Berg­luft macht frei

Möchte er den Kopf frei bekom­men, geht Felix Grab­herr in die Berge. „Dafür ist Inns­bruck ein­fach ideal! Man ist in zehn Minu­ten drau­ßen aus der Stadt.“ Im Win­ter steht er dann gleich auf den Schi­ern oder am Snow­board, im Som­mer geht er auf die Berge ohne Sport­ge­rät. Viel Zeit für die Erho­lung am Berg bleibt ihm ohne­hin nicht neben der kli­ni­schen und der wis­sen­schaft­li­chen Arbeit. Aber Grab­herr ist so fas­zi­niert von der For­schung, dass er nach Abschluss sei­ner Fach­arzt­aus­bil­dung wei­ter­hin die bei­den Gebiete kom­bi­nie­ren möchte. Dar­über hin­aus hat er keine kon­kre­ten beruf­li­chen Zukunfts­pläne.
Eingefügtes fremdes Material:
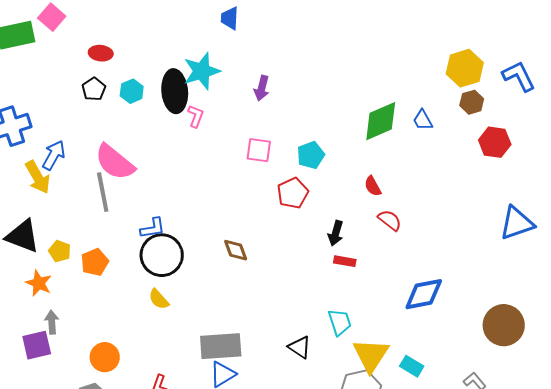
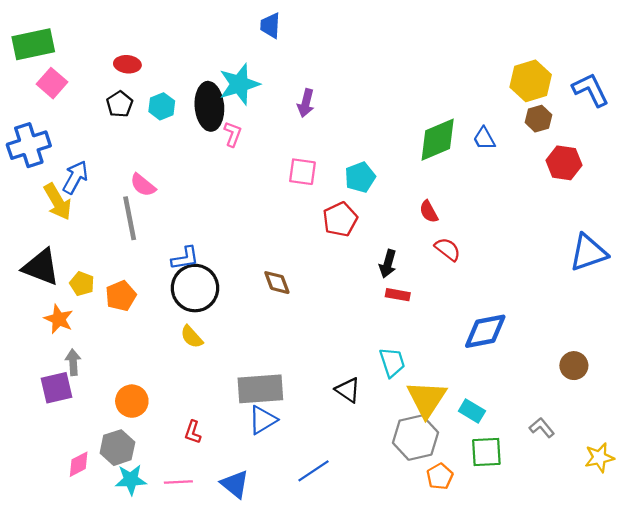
pink square: (52, 17) -> (52, 83), moved
pink semicircle: (115, 162) -> (143, 185), size x0.6
brown circle: (504, 325) -> (574, 366), size x0.6

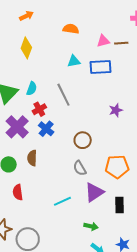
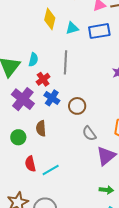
yellow diamond: (26, 48) -> (50, 19), moved
gray line: (63, 95) -> (65, 62), turned 35
brown circle: (83, 140) -> (77, 106), moved
cyan line: (62, 201) -> (51, 170), moved

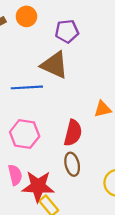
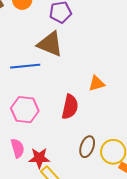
brown ellipse: (72, 164) -> (87, 147), moved, turned 35
red star: (38, 186) -> (39, 158), size x0.7

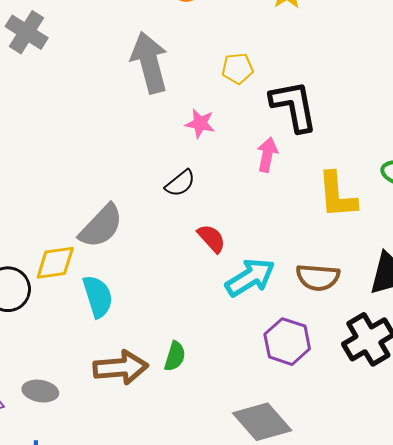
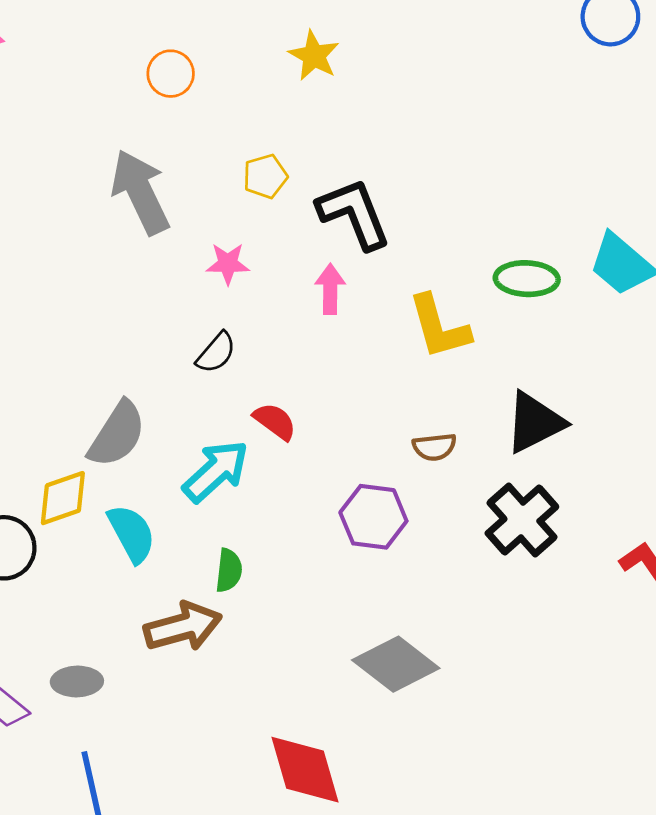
cyan arrow: (250, 277) -> (216, 471), moved
brown semicircle: (318, 277) -> (434, 447), size x0.7
purple hexagon: (287, 342) -> (373, 517), moved
green semicircle: (175, 356) -> (229, 570), moved

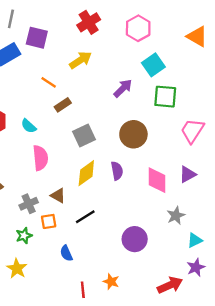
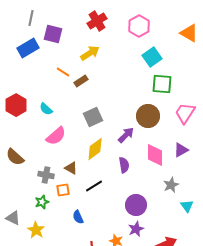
purple arrow: (123, 88) -> (126, 135), moved
brown rectangle: (63, 105) -> (81, 81), moved
brown circle: (133, 134) -> (148, 116), moved
pink semicircle: (40, 158) -> (56, 136), turned 55
purple semicircle: (117, 171) -> (124, 165), moved
gray cross: (29, 204) -> (46, 175), turned 35
cyan triangle: (195, 240) -> (187, 206), turned -40
purple star: (196, 267) -> (136, 229), moved

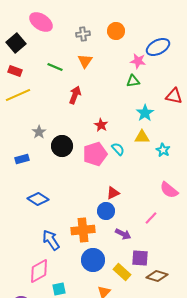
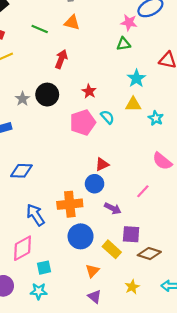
orange triangle: (85, 61) -> (72, 23), turned -49
black circle: (62, 146) -> (47, 95), moved
blue diamond: (38, 199) -> (21, 171), turned -30

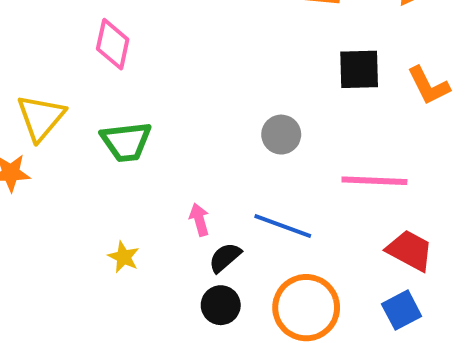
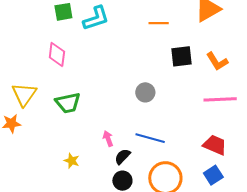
pink line: (374, 181) -> (220, 99), moved

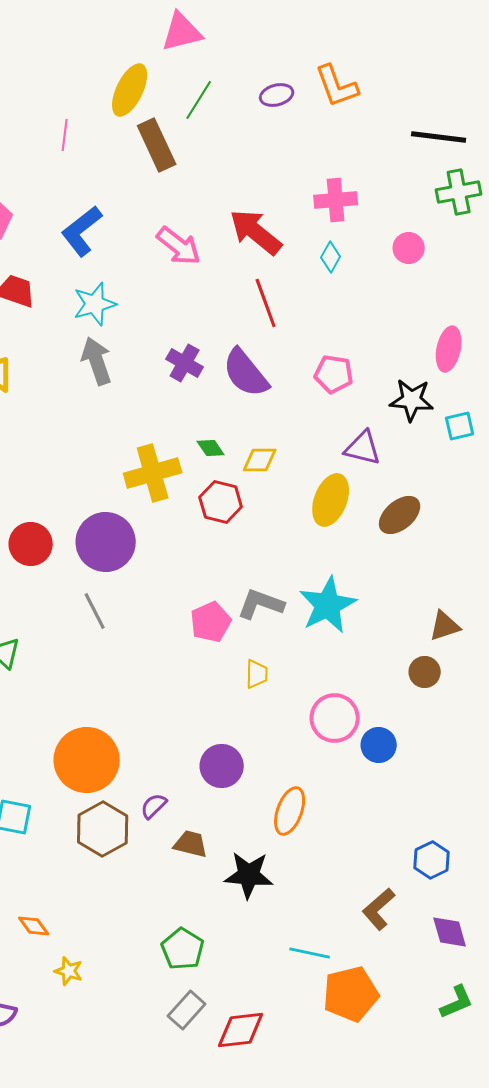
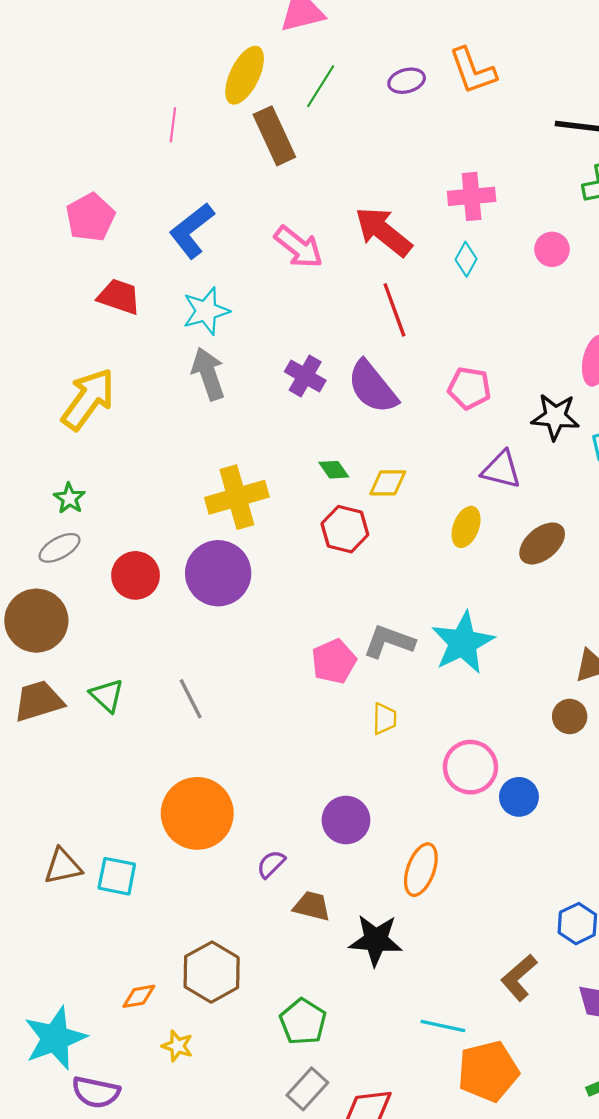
yellow cross: (153, 473) -> (237, 497), moved
yellow ellipse: (331, 500) -> (466, 527), size x0.7
gray line: (95, 611) -> (191, 699), moved
brown hexagon: (103, 829) -> (212, 972), moved
orange diamond: (34, 926) -> (139, 996), turned -64

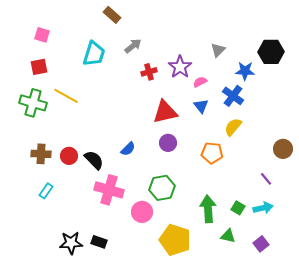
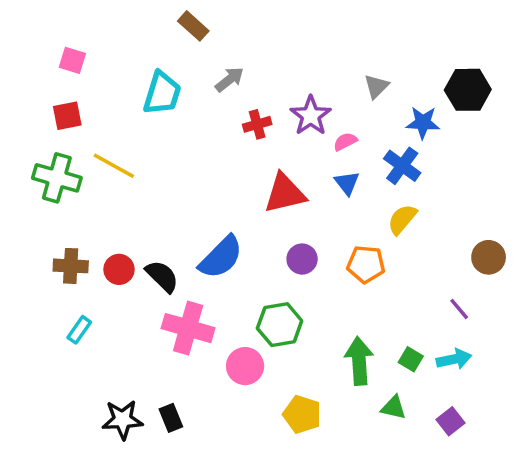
purple circle: (168, 143) -> (302, 259), moved
blue semicircle: (128, 149) -> (221, 257), size x1.8
yellow pentagon: (175, 240) -> (302, 414), size x0.7
black rectangle: (99, 242) -> (171, 418), turned 49

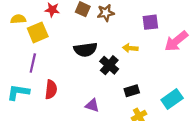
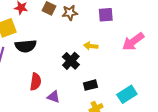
purple square: (150, 22) -> (106, 15), moved
black semicircle: (85, 50) -> (26, 46), moved
red semicircle: (51, 89) -> (36, 82), moved

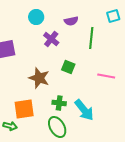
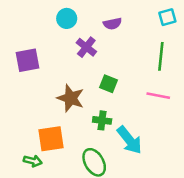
green line: (91, 38) -> (161, 56), moved
green cross: (59, 103) -> (102, 120), moved

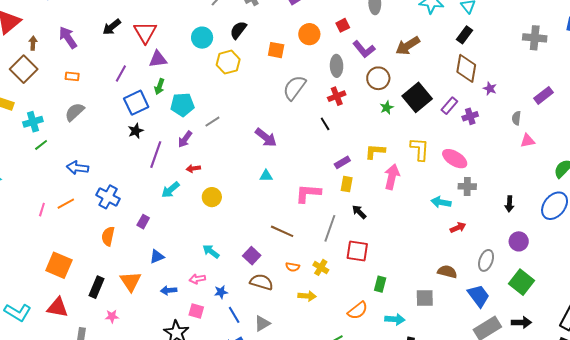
Wie schon bei der Stu­di­en­wahl lässt er das Künf­tige ein Stück weit auf sich zukom­men: „Mir ist nur wich­tig, dass es den Men­schen, die ich als Arzt betreue, durch mein Enga­ge­ment bes­ser geht“. An der Hilfe, die er den Betrof­fe­nen geben kann, messe er sei­nen Erfolg. Und am posi­ti­ven Feed­back für seine Publi­ka­tio­nen inner­halb der Fachcommunity.

So offen Felix Grab­herr für die Zufälle des Lebens ist, so sehr schätzt er bei sei­ner Arbeit auch den sys­te­ma­ti­schen Ansatz. Auch im Labor. Oft seien zwar die wis­sen­schaft­li­chen Zufalls­funde beson­ders wert­voll – „den­ken wir an das Peni­cil­lin!“– aber ohne Sys­te­ma­tik dahin­ter komme man nicht auf die Zufälle. „Ich bin chao­tisch genug, dass ich offen bin für den Zufall“, merkt Grab­herr mit fei­ner Selbst­iro­nie an. Aus­ge­stat­tet mit einer Grund­neu­gier geht er an jede neue For­schungs­frage heran. Den Weg, den er danach ein­schlägt, über­legt er sich dann aber gut.